» **Your goal**
You are asked to repeat the listing word for word and to leave out its pictures.

» **Data**
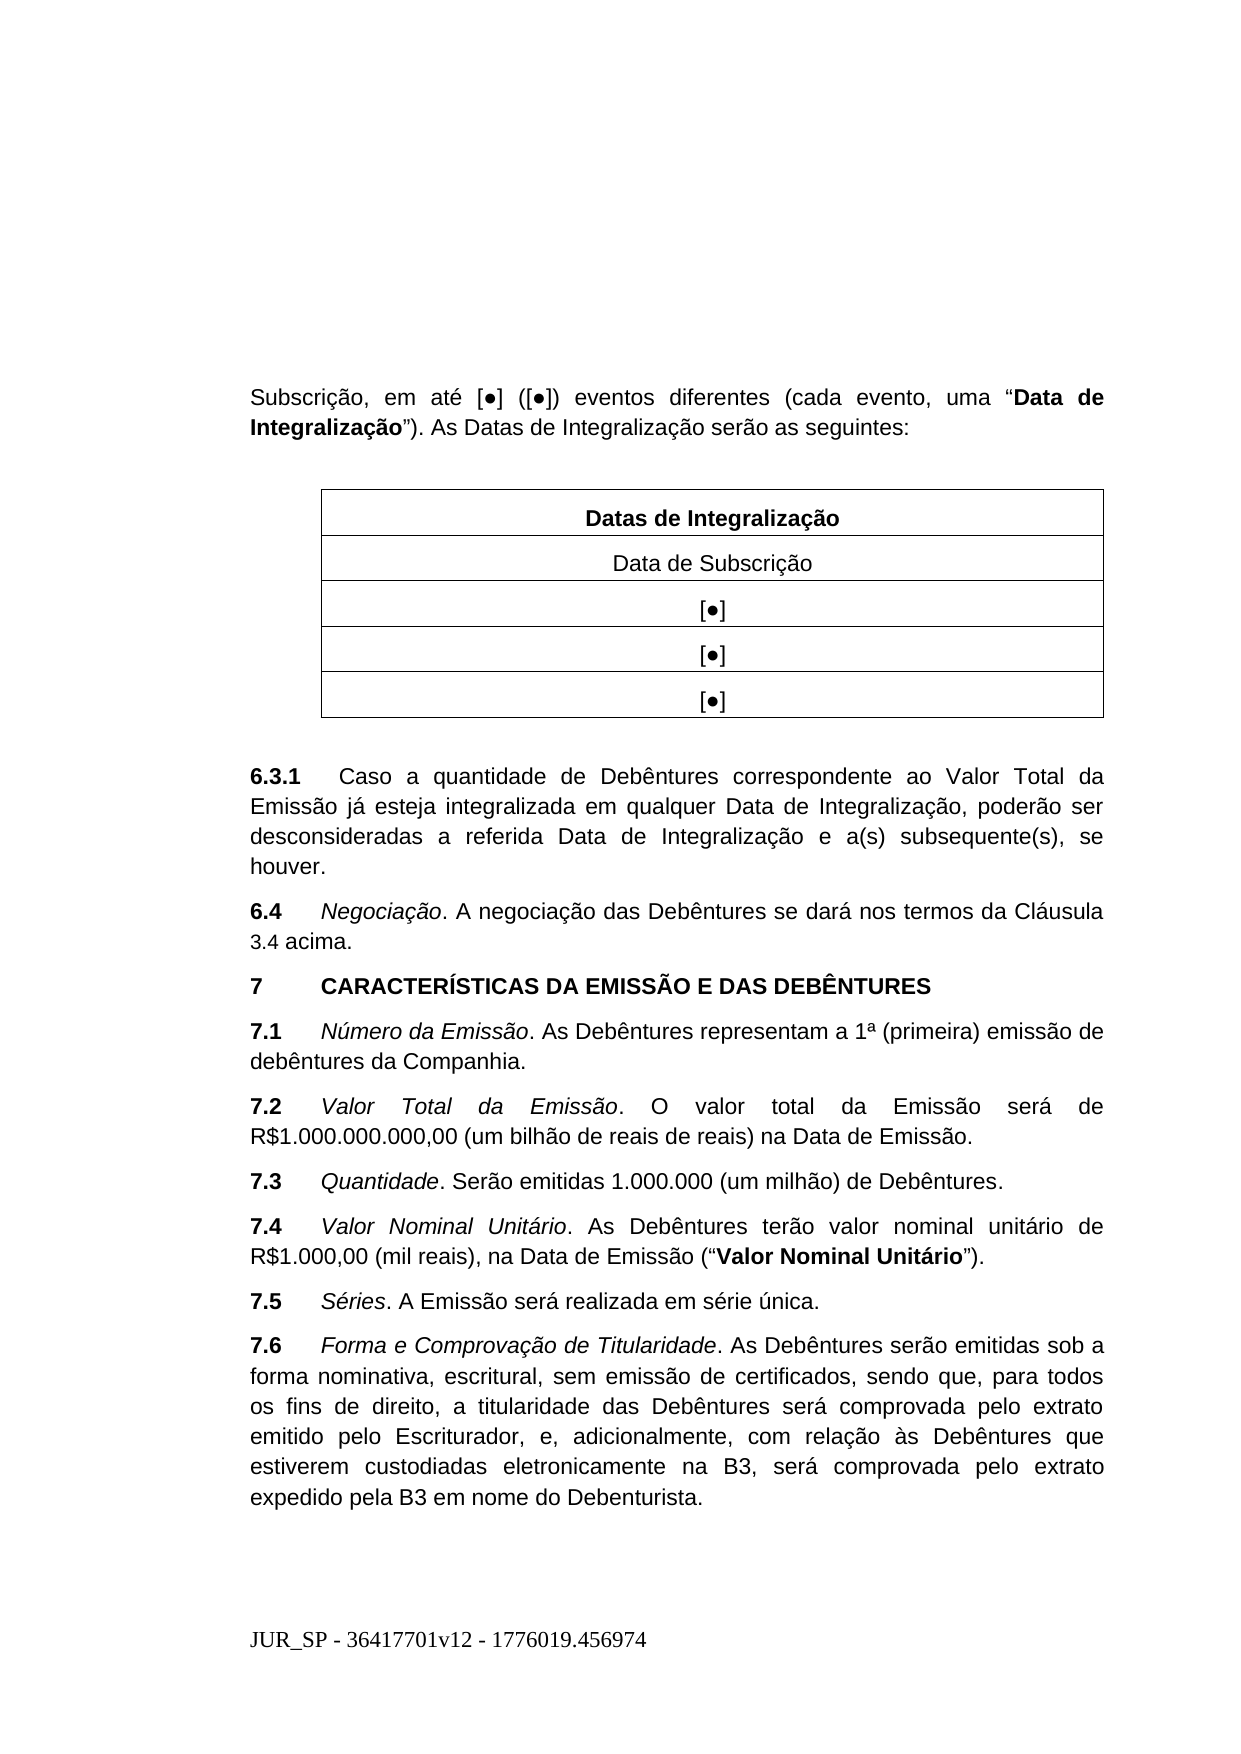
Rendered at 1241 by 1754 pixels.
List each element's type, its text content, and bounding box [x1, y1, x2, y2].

text Valor Total da Emissão. O valor total da Emissão será de R$1.000.000.000,00 (um bilhão de reais de reais) na Data de Emissão. [250, 1093, 1104, 1149]
table_header Datas de Integralização [322, 490, 1103, 535]
text Negociação. A negociação das Debêntures se dará nos termos da Cláusula 3.4 acima. [250, 898, 1104, 954]
text Forma e Comprovação de Titularidade. As Debêntures serão emitidas sob a forma nominativa, escritural, sem emissão de certificados, sendo que, para todos os fins de direito, a titularidade das Debêntures será comprovada pelo extrato emitido pelo Escriturador, e, adicionalmente, com relação às Debêntures que estiverem custodiadas eletronicamente na B3, será comprovada pelo extrato expedido pela B3 em nome do Debenturista. [250, 1332, 1104, 1510]
table_cell [●] [322, 581, 1103, 626]
table_cell Data de Subscrição [322, 536, 1103, 580]
table_cell [●] [322, 627, 1103, 671]
text Séries. A Emissão será realizada em série única. [250, 1288, 1104, 1314]
text Caso a quantidade de Debêntures correspondente ao Valor Total da Emissão já esteja integralizada em qualquer Data de Integralização, poderão ser desconsideradas a referida Data de Integralização e a(s) subsequente(s), se houver. [250, 763, 1104, 879]
text Número da Emissão. As Debêntures representam a 1ª (primeira) emissão de debêntures da Companhia. [250, 1018, 1104, 1074]
text CARACTERÍSTICAS DA EMISSÃO E DAS DEBÊNTURES [250, 973, 1104, 999]
text Quantidade. Serão emitidas 1.000.000 (um milhão) de Debêntures. [250, 1168, 1104, 1194]
text Valor Nominal Unitário. As Debêntures terão valor nominal unitário de R$1.000,00 (mil reais), na Data de Emissão (“Valor Nominal Unitário”). [250, 1213, 1104, 1269]
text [250, 384, 1104, 441]
table_cell [●] [322, 672, 1103, 717]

» **Answer to this problem**
Rendered at 1241 by 1754 pixels.
List each element's type, its text content, and bounding box [x1, y1, x2, y2].

text Valor Total da Emissão. O valor total da Emissão será de R$1.000.000.000,00 (um bilhão de reais de reais) na Data de Emissão. [250, 1093, 1104, 1149]
table_header Datas de Integralização [322, 490, 1103, 535]
text Negociação. A negociação das Debêntures se dará nos termos da Cláusula 3.4 acima. [250, 898, 1104, 954]
text Forma e Comprovação de Titularidade. As Debêntures serão emitidas sob a forma nominativa, escritural, sem emissão de certificados, sendo que, para todos os fins de direito, a titularidade das Debêntures será comprovada pelo extrato emitido pelo Escriturador, e, adicionalmente, com relação às Debêntures que estiverem custodiadas eletronicamente na B3, será comprovada pelo extrato expedido pela B3 em nome do Debenturista. [250, 1332, 1104, 1510]
table_cell [●] [322, 581, 1103, 626]
table_cell Data de Subscrição [322, 536, 1103, 580]
table_cell [●] [322, 627, 1103, 671]
text Séries. A Emissão será realizada em série única. [250, 1288, 1104, 1314]
text Caso a quantidade de Debêntures correspondente ao Valor Total da Emissão já esteja integralizada em qualquer Data de Integralização, poderão ser desconsideradas a referida Data de Integralização e a(s) subsequente(s), se houver. [250, 763, 1104, 879]
text Número da Emissão. As Debêntures representam a 1ª (primeira) emissão de debêntures da Companhia. [250, 1018, 1104, 1074]
text CARACTERÍSTICAS DA EMISSÃO E DAS DEBÊNTURES [250, 973, 1104, 999]
text Quantidade. Serão emitidas 1.000.000 (um milhão) de Debêntures. [250, 1168, 1104, 1194]
text Valor Nominal Unitário. As Debêntures terão valor nominal unitário de R$1.000,00 (mil reais), na Data de Emissão (“Valor Nominal Unitário”). [250, 1213, 1104, 1269]
text [250, 384, 1104, 441]
table_cell [●] [322, 672, 1103, 717]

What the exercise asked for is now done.